I agree too Frank buy so what? Few pay attention to environmental issues, they played little role in the last election and plenty voted for Trump even though they knew he was hostile to every aspect of environmental quality, was a climate denier, called for endless oil drilling etc Even now, with all the attacks on endangered species, renewable energy, gutting the EPA, the Park Service, and even the weather bureau, beyond the environmental movement hardly anybody seems to care, even the Trump resistance seems focused much more on other issues such as protecting immigrants, Medicaid, trans rights, students free speech… As a movement we are struggling to do anything about it
The arsonists in the White House and his Congessional sycophants prove that Command and control laws are not enough to protect the environment. A simple signature seems omnipotent.
Unless and until we see God’s creation as sacred we will never be able to stop the avaricious nature of humankind in the wanton destruction of the environment.
Man, of his own accord, is incapable of genuine integrity.
The ESA has never been abused so brutally as it is right now. Massive industrial scale construction is actively underway smack in the middle of endangered whale migratory paths and feeding grounds. All permitted by our own government.

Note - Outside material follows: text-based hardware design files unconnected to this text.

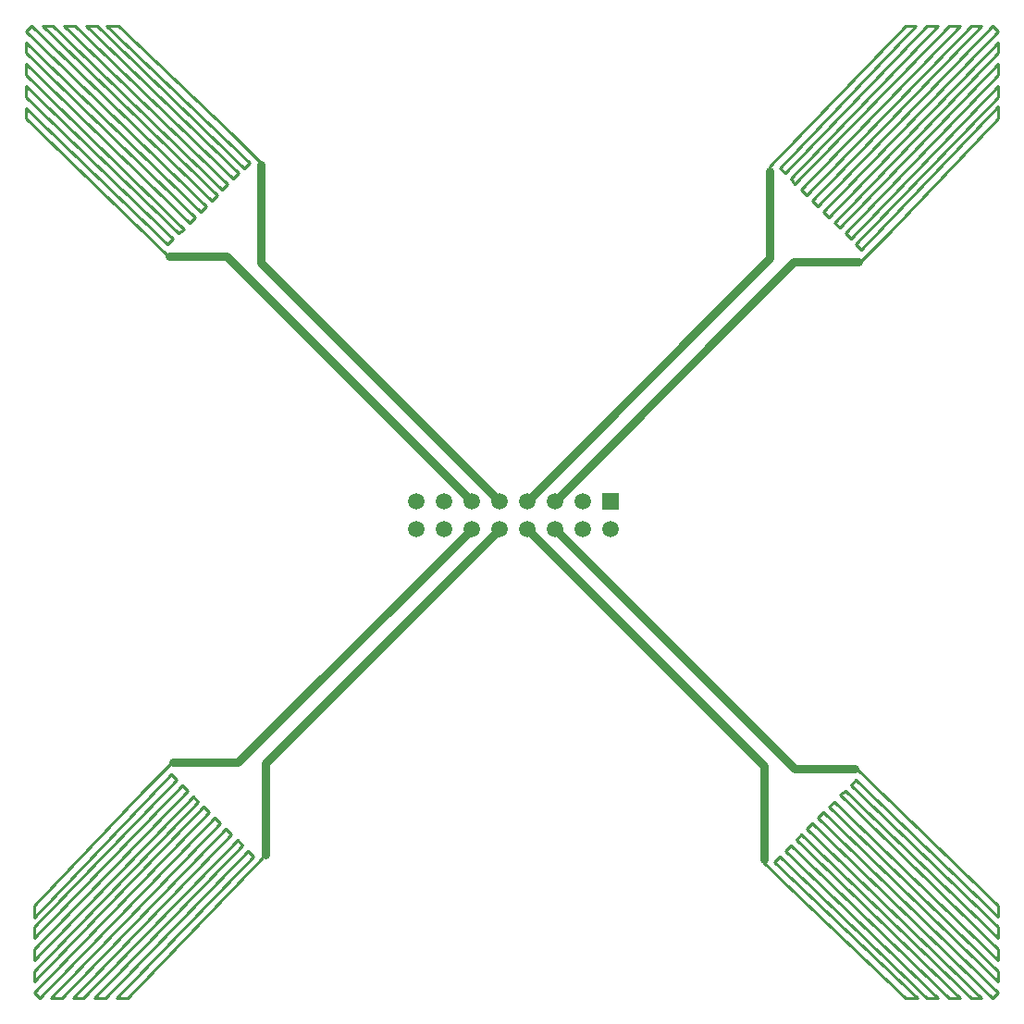
<source format=gbl>
G04 Layer_Physical_Order=2*
G04 Layer_Color=16711680*
%FSLAX25Y25*%
%MOIN*%
G70*
G01*
G75*
%ADD10C,0.03150*%
%ADD11C,0.01000*%
%ADD12R,0.05906X0.05906*%
%ADD13C,0.05906*%
D10*
X268110Y51968D02*
Y85590D01*
X182598Y171102D02*
X268110Y85590D01*
X279055Y84646D02*
X300787D01*
X192598Y171102D02*
X279055Y84646D01*
X278819Y267323D02*
X301969D01*
X192598Y181102D02*
X278819Y267323D01*
X270079Y268583D02*
Y300000D01*
X182598Y181102D02*
X270079Y268583D01*
X86614Y267087D02*
Y302362D01*
Y267087D02*
X172598Y181102D01*
X53543Y269291D02*
X74410D01*
X162598Y181102D01*
X88189Y53543D02*
Y86693D01*
X172598Y171102D01*
X55118Y87008D02*
X78504D01*
X162598Y171102D01*
D11*
X44488Y76772D02*
X54331Y86614D01*
X5118Y35433D02*
X44488Y76772D01*
X5118Y31102D02*
Y35433D01*
Y31102D02*
X54331Y82677D01*
X56299Y80709D01*
X5118Y27559D02*
X56299Y80709D01*
X5118Y23622D02*
Y27559D01*
Y23622D02*
X58268Y78740D01*
X60236Y76772D01*
X5118Y19685D02*
X60236Y76772D01*
X5118Y15748D02*
Y19685D01*
Y15748D02*
X62205Y74803D01*
X64173Y72835D01*
X5118Y11811D02*
X64173Y72835D01*
X5118Y7874D02*
Y11811D01*
Y7874D02*
X66142Y70866D01*
X68110Y68898D01*
X5118Y3937D02*
X68110Y68898D01*
X5118Y3937D02*
X7087Y1969D01*
X70079Y66929D01*
X72047Y64961D01*
X11024Y1969D02*
X72047Y64961D01*
X11024Y1969D02*
X14961D01*
X74016Y62992D01*
X75984Y61024D01*
X18898Y1969D02*
X75984Y61024D01*
X18898Y1969D02*
X22835D01*
X78347Y59055D01*
X79921Y57087D01*
X26772Y1969D02*
X79921Y57087D01*
X26772Y1969D02*
X30709D01*
X81890Y55118D01*
X83858Y53150D01*
X34646Y1969D02*
X83858Y53150D01*
X34646Y1969D02*
X38583D01*
X87339Y52756D01*
X76772Y312992D02*
X86614Y303150D01*
X35433Y352362D02*
X76772Y312992D01*
X31102Y352362D02*
X35433D01*
X31102D02*
X82677Y303150D01*
X80709Y301181D02*
X82677Y303150D01*
X27559Y352362D02*
X80709Y301181D01*
X23622Y352362D02*
X27559D01*
X23622D02*
X78740Y299213D01*
X76772Y297244D02*
X78740Y299213D01*
X19685Y352362D02*
X76772Y297244D01*
X15748Y352362D02*
X19685D01*
X15748D02*
X74803Y295276D01*
X72835Y293307D02*
X74803Y295276D01*
X11811Y352362D02*
X72835Y293307D01*
X7874Y352362D02*
X11811D01*
X7874D02*
X70866Y291339D01*
X68898Y289370D02*
X70866Y291339D01*
X3937Y352362D02*
X68898Y289370D01*
X1969Y350394D02*
X3937Y352362D01*
X1969Y350394D02*
X66929Y287402D01*
X64961Y285433D02*
X66929Y287402D01*
X1969Y346457D02*
X64961Y285433D01*
X1969Y342520D02*
Y346457D01*
Y342520D02*
X62992Y283465D01*
X61024Y281496D02*
X62992Y283465D01*
X1969Y338583D02*
X61024Y281496D01*
X1969Y334646D02*
Y338583D01*
Y334646D02*
X59055Y279134D01*
X57087Y277559D02*
X59055Y279134D01*
X1969Y330709D02*
X57087Y277559D01*
X1969Y326772D02*
Y330709D01*
Y326772D02*
X55118Y275590D01*
X53150Y273622D02*
X55118Y275590D01*
X1969Y322835D02*
X53150Y273622D01*
X1969Y318898D02*
Y322835D01*
Y318898D02*
X52756Y270142D01*
X267717Y51181D02*
X277559Y41339D01*
X318898Y1969D01*
X323228D01*
X271654Y51181D02*
X323228Y1969D01*
X271654Y51181D02*
X273622Y53150D01*
X326772Y1969D01*
X330709D01*
X275591Y55118D02*
X330709Y1969D01*
X275591Y55118D02*
X277559Y57087D01*
X334646Y1969D01*
X338583D01*
X279528Y59055D02*
X338583Y1969D01*
X279528Y59055D02*
X281496Y61024D01*
X342520Y1969D01*
X346457D01*
X283465Y62992D02*
X346457Y1969D01*
X283465Y62992D02*
X285433Y64961D01*
X350394Y1969D01*
X352362Y3937D01*
X287402Y66929D02*
X352362Y3937D01*
X287402Y66929D02*
X289370Y68898D01*
X352362Y7874D01*
Y11811D01*
X291339Y70866D02*
X352362Y11811D01*
X291339Y70866D02*
X293307Y72835D01*
X352362Y15748D01*
Y19685D01*
X295276Y75197D02*
X352362Y19685D01*
X295276Y75197D02*
X297244Y76772D01*
X352362Y23622D01*
Y27559D01*
X299213Y78740D02*
X352362Y27559D01*
X299213Y78740D02*
X301181Y80709D01*
X352362Y31496D01*
Y35433D01*
X301575Y84189D02*
X352362Y35433D01*
X303150Y267717D02*
X312992Y277559D01*
X352362Y318898D01*
Y323228D01*
X303150Y271654D02*
X352362Y323228D01*
X301181Y273622D02*
X303150Y271654D01*
X301181Y273622D02*
X352362Y326772D01*
Y330709D01*
X299213Y275590D02*
X352362Y330709D01*
X297244Y277559D02*
X299213Y275590D01*
X297244Y277559D02*
X352362Y334646D01*
Y338583D01*
X295276Y279528D02*
X352362Y338583D01*
X293307Y281496D02*
X295276Y279528D01*
X293307Y281496D02*
X352362Y342520D01*
Y346457D01*
X291339Y283465D02*
X352362Y346457D01*
X289370Y285433D02*
X291339Y283465D01*
X289370Y285433D02*
X352362Y350394D01*
X350394Y352362D02*
X352362Y350394D01*
X287402Y287402D02*
X350394Y352362D01*
X285433Y289370D02*
X287402Y287402D01*
X285433Y289370D02*
X346457Y352362D01*
X342520D02*
X346457D01*
X283465Y291339D02*
X342520Y352362D01*
X281496Y293307D02*
X283465Y291339D01*
X281496Y293307D02*
X338583Y352362D01*
X334646D02*
X338583D01*
X279134Y295276D02*
X334646Y352362D01*
X277559Y297244D02*
X279134Y295276D01*
X277559Y297244D02*
X330709Y352362D01*
X326772D02*
X330709D01*
X275591Y299213D02*
X326772Y352362D01*
X273622Y301181D02*
X275591Y299213D01*
X273622Y301181D02*
X322835Y352362D01*
X318898D02*
X322835D01*
X270142Y301575D02*
X318898Y352362D01*
D12*
X212598Y181102D02*
D03*
D13*
Y171102D02*
D03*
X202598Y181102D02*
D03*
Y171102D02*
D03*
X192598Y181102D02*
D03*
Y171102D02*
D03*
X182598Y181102D02*
D03*
Y171102D02*
D03*
X172598Y181102D02*
D03*
Y171102D02*
D03*
X162598Y181102D02*
D03*
Y171102D02*
D03*
X152598Y181102D02*
D03*
Y171102D02*
D03*
X142598Y181102D02*
D03*
Y171102D02*
D03*
M02*

</source>
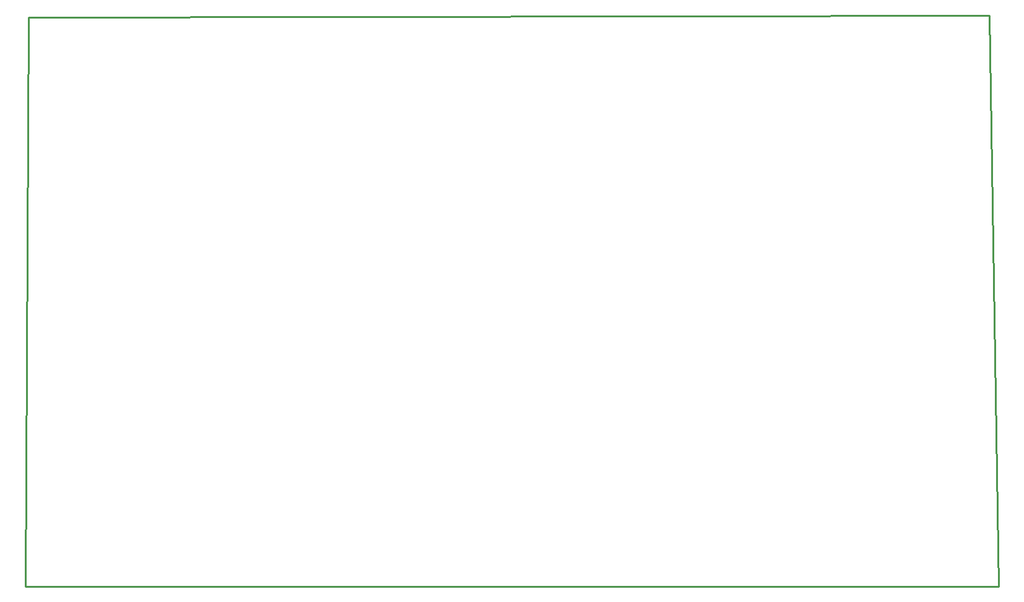
<source format=gko>
G04 Layer: BoardOutlineLayer*
G04 EasyEDA v6.5.40, 2024-02-16 14:27:15*
G04 e6df629b51dc495ebfef8267a6aecd5e,cfde26286956488f8bb48462f070ee61,10*
G04 Gerber Generator version 0.2*
G04 Scale: 100 percent, Rotated: No, Reflected: No *
G04 Dimensions in millimeters *
G04 leading zeros omitted , absolute positions ,4 integer and 5 decimal *
%FSLAX45Y45*%
%MOMM*%

%ADD10C,0.2540*%
D10*
X699998Y8599982D02*
G01*
X13830300Y8623300D01*
X13957300Y812800D01*
X660400Y812800D01*
X699998Y8599982D01*

%LPD*%
M02*

</source>
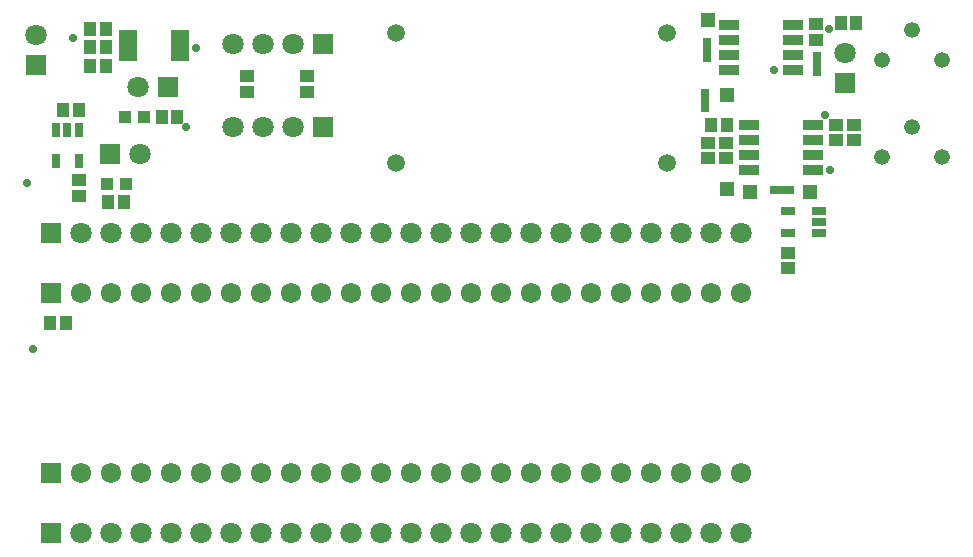
<source format=gts>
G04*
G04 #@! TF.GenerationSoftware,Altium Limited,Altium Designer,20.1.12 (249)*
G04*
G04 Layer_Color=8388736*
%FSLAX44Y44*%
%MOMM*%
G71*
G04*
G04 #@! TF.SameCoordinates,5963EE20-531D-4955-9439-85CF453D8019*
G04*
G04*
G04 #@! TF.FilePolarity,Negative*
G04*
G01*
G75*
%ADD25R,1.1432X1.0332*%
%ADD26R,1.2532X0.8032*%
%ADD27R,1.0332X1.1432*%
%ADD28R,1.0032X1.0032*%
%ADD29R,0.8032X1.2532*%
%ADD30R,1.2032X1.2032*%
%ADD31R,0.8032X1.0032*%
%ADD32R,1.7292X0.8532*%
%ADD33R,1.0032X0.8032*%
%ADD34R,1.6270X0.6618*%
%ADD35C,1.8032*%
%ADD36R,1.8032X1.8032*%
%ADD37C,1.7232*%
%ADD38R,1.7232X1.7232*%
%ADD39C,1.3232*%
%ADD40C,1.5132*%
%ADD41R,1.8032X1.8032*%
%ADD42C,0.7016*%
D25*
X653000Y241108D02*
D03*
Y254307D02*
D03*
X53000Y302358D02*
D03*
Y315557D02*
D03*
X709270Y349400D02*
D03*
Y362600D02*
D03*
X693828D02*
D03*
Y349400D02*
D03*
X600443Y334165D02*
D03*
Y347365D02*
D03*
X585000D02*
D03*
Y334165D02*
D03*
X246000Y390400D02*
D03*
Y403600D02*
D03*
X195000Y390400D02*
D03*
Y403600D02*
D03*
X676527Y447600D02*
D03*
Y434400D02*
D03*
D26*
X679000Y270500D02*
D03*
Y280000D02*
D03*
Y289500D02*
D03*
X653000D02*
D03*
Y270500D02*
D03*
D27*
X39400Y374992D02*
D03*
X52600D02*
D03*
X90600Y296965D02*
D03*
X77400D02*
D03*
X41600Y195000D02*
D03*
X28400D02*
D03*
X697820Y448592D02*
D03*
X711020D02*
D03*
X601393Y362257D02*
D03*
X588192D02*
D03*
X62400Y444000D02*
D03*
X75600D02*
D03*
X62400Y428000D02*
D03*
X75600D02*
D03*
X62400Y412557D02*
D03*
X75600D02*
D03*
X135892Y369239D02*
D03*
X122692D02*
D03*
D28*
X76263Y312708D02*
D03*
X92263D02*
D03*
X92000Y369239D02*
D03*
X108000D02*
D03*
D29*
X52500Y358000D02*
D03*
X43000D02*
D03*
X33500D02*
D03*
Y332000D02*
D03*
X52500D02*
D03*
D30*
X621000Y306000D02*
D03*
X601000Y308000D02*
D03*
X672000Y306000D02*
D03*
X601000Y388000D02*
D03*
X585000Y451000D02*
D03*
D31*
X583000Y378000D02*
D03*
Y388000D02*
D03*
X584243Y421000D02*
D03*
Y431000D02*
D03*
X677227Y409207D02*
D03*
Y419207D02*
D03*
D32*
X602915Y447050D02*
D03*
Y434350D02*
D03*
Y421650D02*
D03*
Y408950D02*
D03*
X657155D02*
D03*
Y421650D02*
D03*
Y434350D02*
D03*
Y447050D02*
D03*
X620215Y362050D02*
D03*
Y349350D02*
D03*
Y336650D02*
D03*
Y323950D02*
D03*
X674455D02*
D03*
Y336650D02*
D03*
Y349350D02*
D03*
Y362050D02*
D03*
D33*
X643000Y306938D02*
D03*
X653000D02*
D03*
D34*
X138098Y439750D02*
D03*
Y433250D02*
D03*
Y426750D02*
D03*
Y420250D02*
D03*
X93902D02*
D03*
Y426750D02*
D03*
Y433250D02*
D03*
Y439750D02*
D03*
D35*
X104642Y337700D02*
D03*
X613100Y16800D02*
D03*
X587700D02*
D03*
X562300D02*
D03*
X536900D02*
D03*
X511500D02*
D03*
X384500D02*
D03*
X308300D02*
D03*
X282900D02*
D03*
X257500D02*
D03*
X206700D02*
D03*
X181300D02*
D03*
X130500D02*
D03*
X79700D02*
D03*
X54300D02*
D03*
X105100D02*
D03*
X155900D02*
D03*
X232100D02*
D03*
X333700D02*
D03*
X359100D02*
D03*
X409900D02*
D03*
X435300D02*
D03*
X460700D02*
D03*
X486100D02*
D03*
X613100Y270800D02*
D03*
X587700D02*
D03*
X562300D02*
D03*
X536900D02*
D03*
X511500D02*
D03*
X384500D02*
D03*
X308300D02*
D03*
X282900D02*
D03*
X257500D02*
D03*
X206700D02*
D03*
X181300D02*
D03*
X130500D02*
D03*
X79700D02*
D03*
X54300D02*
D03*
X105100D02*
D03*
X155900D02*
D03*
X232100D02*
D03*
X333700D02*
D03*
X359100D02*
D03*
X409900D02*
D03*
X435300D02*
D03*
X460700D02*
D03*
X486100D02*
D03*
X182900Y431000D02*
D03*
X208300D02*
D03*
X233700D02*
D03*
X102300Y394231D02*
D03*
X16000Y438700D02*
D03*
X701220Y423150D02*
D03*
X182900Y361000D02*
D03*
X208300D02*
D03*
X233700D02*
D03*
D36*
X79243Y337700D02*
D03*
X28900Y16800D02*
D03*
Y270800D02*
D03*
X259100Y431000D02*
D03*
X127700Y394231D02*
D03*
X259100Y361000D02*
D03*
D37*
X435300Y67600D02*
D03*
X409900D02*
D03*
X308300D02*
D03*
X257500D02*
D03*
X181300D02*
D03*
X79700D02*
D03*
X54300D02*
D03*
X105100D02*
D03*
X130500D02*
D03*
X155900D02*
D03*
X206700D02*
D03*
X232100D02*
D03*
X282900D02*
D03*
X333700D02*
D03*
X359100D02*
D03*
X384500D02*
D03*
X460700D02*
D03*
X486100D02*
D03*
X511500D02*
D03*
X536900D02*
D03*
X562300D02*
D03*
X587700D02*
D03*
X613100D02*
D03*
X435300Y220000D02*
D03*
X409900D02*
D03*
X308300D02*
D03*
X257500D02*
D03*
X181300D02*
D03*
X79700D02*
D03*
X54300D02*
D03*
X105100D02*
D03*
X130500D02*
D03*
X155900D02*
D03*
X206700D02*
D03*
X232100D02*
D03*
X282900D02*
D03*
X333700D02*
D03*
X359100D02*
D03*
X384500D02*
D03*
X460700D02*
D03*
X486100D02*
D03*
X511500D02*
D03*
X536900D02*
D03*
X562300D02*
D03*
X587700D02*
D03*
X613100D02*
D03*
D38*
X28900Y67600D02*
D03*
Y220000D02*
D03*
D39*
X732852Y417600D02*
D03*
X758252Y443000D02*
D03*
X783652Y417600D02*
D03*
Y335000D02*
D03*
X758252Y360400D02*
D03*
X732852Y335000D02*
D03*
D40*
X551000Y440000D02*
D03*
X321000D02*
D03*
Y330000D02*
D03*
X551000D02*
D03*
D41*
X16000Y413300D02*
D03*
X701220Y397750D02*
D03*
D42*
X689000Y324000D02*
D03*
X684000Y371000D02*
D03*
X9000Y313000D02*
D03*
X14000Y173000D02*
D03*
X143000Y361000D02*
D03*
X151419Y427581D02*
D03*
X640906Y409094D02*
D03*
X48000Y436000D02*
D03*
X688000Y444000D02*
D03*
M02*

</source>
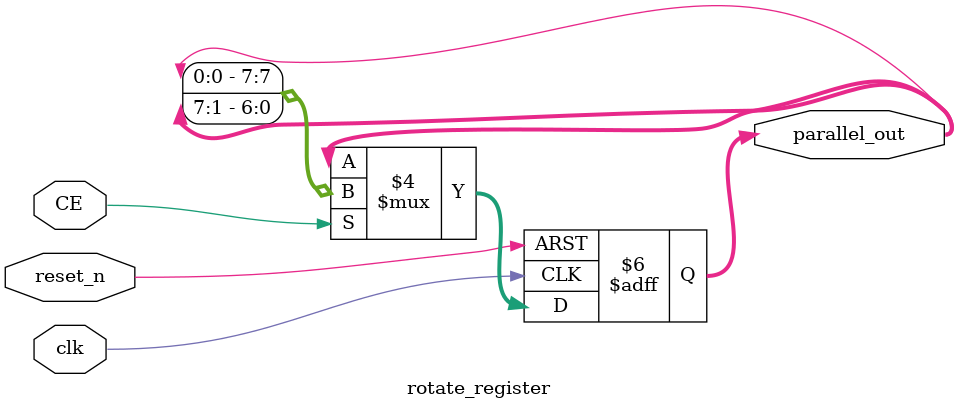
<source format=sv>
module rotate_register#(parameter DATA_WIDTH = 8)(
    input clk,
    input CE,
    input reset_n,
    output reg [DATA_WIDTH-1:0] parallel_out
);

always @(posedge clk or negedge reset_n) begin
    if(!reset_n) begin
        parallel_out <= 8'b0111_1111;
    end else if (CE) begin
        parallel_out <= {parallel_out[0], parallel_out[7:1]};
    end else parallel_out <= parallel_out; // is it necessery?
end

endmodule
</source>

Ok so Trump and his crew in Washington don’t appreciate the natural world , unless of course you can golf on it, but that doesn’t explain why Rhode Island doesn’t have a water management act, or a natural heritage program. And this in a state where “liberal” politicians have been in power for years. Money talks and leaving water in rivers for aquatic life, protecting our salt ponds and ponds from nutrient enrichment, and limiting development in sensitive areas doesn’t make a certain few individuals as much money as they would like. We can be a greedy disappointing lot most of the time.
Right on. The USDA says.
We use more than 80% excess fertilizer and pesticide in farming. And wind and solar farms are destroying the natural environment of the ocean and open space.
“Bob m” is right on target: we here in Rhode Island are responsible for our own local environmental problem and WE have both the responsibility and the opportunity to act. And, we do have the organizational capacity to effectively act.
Two of our largest conservation organizations have full time “Advocacy” directors, Audubon and Save the Bay. The Land Trust Council has a full time director and local affiliates in what, 32 towns? The Nature Conservancy is generally shy of political action, but they are a major, perhaps thee major scientific support supplier to the development of our Wildlife Action Plans—they know where the birds and the bees are and plenty of their sources of information reside at our universities and colleges. And we have an umbrella lobbyist, the ECRI. …Membership across all these organizations and their geographic spread amount to a formidable engine for political advocacy. …The trick is firing up the starter.